As a Floridian, as a reader of both newspapers, and as a visual journalist who has done work with both dailies at different times in my career, I feel great pride. Both papers are repeat Pulitzer Prize winners. Both newspapers, in my view, are national treasures. We wish them many more years of success.
Photo courtesy of Frank Deville
The free-distribution French language newspaper of Luxemburg has unveiled a marketing campaign which displays this image of Franck Riberya French football midfielder who plays for the German Bundesliga club Bayern Munich. In the ad, the newspaper has superimposed an image of Frankenstein to the body of Ribery. The headline reads: From Franck to Frankenstein,the essential is inside L’Essentiel..
When Ribéry was two years old, he and his family were involved in an automobile accident in Boulogne-sur-Mer after colliding with a truck. Ribéry suffered serious facial injuries that resulted in over one hundred stitches and left two long scars down the right side of his face. This is why some readers have objected to the use of his image in this ad for the newspaper.

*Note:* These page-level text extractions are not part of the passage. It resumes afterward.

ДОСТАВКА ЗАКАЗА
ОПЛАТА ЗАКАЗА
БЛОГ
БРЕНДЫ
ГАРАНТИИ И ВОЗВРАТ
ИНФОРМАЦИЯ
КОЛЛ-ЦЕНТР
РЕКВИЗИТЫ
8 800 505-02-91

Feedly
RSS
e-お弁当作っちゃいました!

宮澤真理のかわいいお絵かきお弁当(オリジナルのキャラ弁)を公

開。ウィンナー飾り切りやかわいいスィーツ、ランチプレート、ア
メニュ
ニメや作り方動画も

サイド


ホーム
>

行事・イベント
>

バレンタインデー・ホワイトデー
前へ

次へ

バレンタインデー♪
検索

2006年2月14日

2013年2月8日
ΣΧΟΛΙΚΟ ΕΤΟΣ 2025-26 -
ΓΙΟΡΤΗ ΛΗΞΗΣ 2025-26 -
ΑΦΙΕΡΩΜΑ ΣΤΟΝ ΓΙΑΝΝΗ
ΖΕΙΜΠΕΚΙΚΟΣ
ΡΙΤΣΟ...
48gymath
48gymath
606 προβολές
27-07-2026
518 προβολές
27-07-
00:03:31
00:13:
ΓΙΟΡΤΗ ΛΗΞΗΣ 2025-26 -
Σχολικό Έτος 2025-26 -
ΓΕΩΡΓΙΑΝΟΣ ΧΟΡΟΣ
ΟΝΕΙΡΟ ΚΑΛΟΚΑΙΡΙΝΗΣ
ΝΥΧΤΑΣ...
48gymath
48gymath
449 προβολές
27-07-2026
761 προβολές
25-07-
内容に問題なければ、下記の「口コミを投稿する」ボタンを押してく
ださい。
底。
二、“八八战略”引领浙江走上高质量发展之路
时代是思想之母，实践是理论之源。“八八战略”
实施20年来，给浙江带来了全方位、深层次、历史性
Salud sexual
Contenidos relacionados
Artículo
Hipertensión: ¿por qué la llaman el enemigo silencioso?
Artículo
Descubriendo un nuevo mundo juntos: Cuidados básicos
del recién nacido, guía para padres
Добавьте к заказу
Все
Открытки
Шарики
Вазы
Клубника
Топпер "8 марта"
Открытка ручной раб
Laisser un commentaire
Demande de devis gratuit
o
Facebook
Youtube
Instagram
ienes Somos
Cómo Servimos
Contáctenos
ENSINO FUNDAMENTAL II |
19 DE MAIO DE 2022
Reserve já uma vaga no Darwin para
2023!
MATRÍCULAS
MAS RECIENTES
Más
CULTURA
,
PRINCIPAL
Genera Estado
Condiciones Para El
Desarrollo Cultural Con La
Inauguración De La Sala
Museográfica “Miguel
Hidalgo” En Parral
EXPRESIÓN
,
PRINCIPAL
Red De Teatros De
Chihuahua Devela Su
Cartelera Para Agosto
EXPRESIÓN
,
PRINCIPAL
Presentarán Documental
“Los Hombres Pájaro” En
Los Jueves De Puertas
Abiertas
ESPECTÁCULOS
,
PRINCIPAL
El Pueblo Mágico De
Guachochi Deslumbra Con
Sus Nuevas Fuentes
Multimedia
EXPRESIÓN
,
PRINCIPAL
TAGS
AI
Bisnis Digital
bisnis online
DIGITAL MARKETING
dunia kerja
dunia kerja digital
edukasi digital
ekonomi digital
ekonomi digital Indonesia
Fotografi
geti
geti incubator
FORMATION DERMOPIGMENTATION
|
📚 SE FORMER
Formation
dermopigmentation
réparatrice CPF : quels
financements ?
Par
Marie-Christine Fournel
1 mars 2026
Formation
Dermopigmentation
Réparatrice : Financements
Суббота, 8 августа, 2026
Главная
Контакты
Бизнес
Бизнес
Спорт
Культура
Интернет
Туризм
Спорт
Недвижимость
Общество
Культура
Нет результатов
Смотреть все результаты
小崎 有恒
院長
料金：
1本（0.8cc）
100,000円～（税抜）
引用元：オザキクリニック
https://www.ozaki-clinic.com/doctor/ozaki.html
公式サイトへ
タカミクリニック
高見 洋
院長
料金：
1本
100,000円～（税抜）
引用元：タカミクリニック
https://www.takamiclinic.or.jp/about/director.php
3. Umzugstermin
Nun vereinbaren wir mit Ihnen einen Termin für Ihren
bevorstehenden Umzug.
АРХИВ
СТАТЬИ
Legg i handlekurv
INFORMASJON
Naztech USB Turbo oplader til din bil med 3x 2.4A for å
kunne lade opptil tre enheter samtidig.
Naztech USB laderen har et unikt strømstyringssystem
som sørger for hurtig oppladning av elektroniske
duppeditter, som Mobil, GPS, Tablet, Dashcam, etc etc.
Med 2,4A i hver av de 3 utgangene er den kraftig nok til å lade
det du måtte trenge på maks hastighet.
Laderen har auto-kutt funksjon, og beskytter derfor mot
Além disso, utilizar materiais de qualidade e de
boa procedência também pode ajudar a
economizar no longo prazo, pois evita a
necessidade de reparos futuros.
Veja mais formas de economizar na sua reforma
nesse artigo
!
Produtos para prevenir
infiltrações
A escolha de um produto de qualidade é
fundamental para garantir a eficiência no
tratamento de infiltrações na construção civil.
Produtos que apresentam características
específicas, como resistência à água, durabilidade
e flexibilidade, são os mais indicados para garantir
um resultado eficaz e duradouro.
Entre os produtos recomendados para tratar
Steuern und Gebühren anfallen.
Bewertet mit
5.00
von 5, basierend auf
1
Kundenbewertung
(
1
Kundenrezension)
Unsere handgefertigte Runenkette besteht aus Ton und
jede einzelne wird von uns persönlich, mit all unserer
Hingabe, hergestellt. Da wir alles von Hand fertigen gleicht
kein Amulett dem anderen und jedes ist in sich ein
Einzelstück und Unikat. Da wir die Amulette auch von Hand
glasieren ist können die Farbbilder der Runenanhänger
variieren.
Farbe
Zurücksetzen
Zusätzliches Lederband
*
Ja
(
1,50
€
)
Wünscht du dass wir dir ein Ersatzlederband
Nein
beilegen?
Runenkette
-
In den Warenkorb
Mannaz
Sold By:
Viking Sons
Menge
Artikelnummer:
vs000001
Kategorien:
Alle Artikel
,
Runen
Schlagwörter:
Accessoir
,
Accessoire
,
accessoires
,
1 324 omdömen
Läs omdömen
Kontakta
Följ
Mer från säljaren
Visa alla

Frank Deville, a former professional football player for the Luxemburg National Team, as well as in Germany, had this to say:
I am sorry, but I find this advertisement to be in terribly bad taste. Everyone knows that Ribery has bad scars on his face as a result of an accident when he was a child. So to use him in this connection is, to me, very bad. I cannot imagine that Ribery agreed to allow his image to be used in this way.
We also cannot imagine any newspaper building a marketing campaign around a well known personality like Franck Ribéry, without first getting his approval. We would like to think that player Ribéry agreed to be a good sport about the use of his photo here!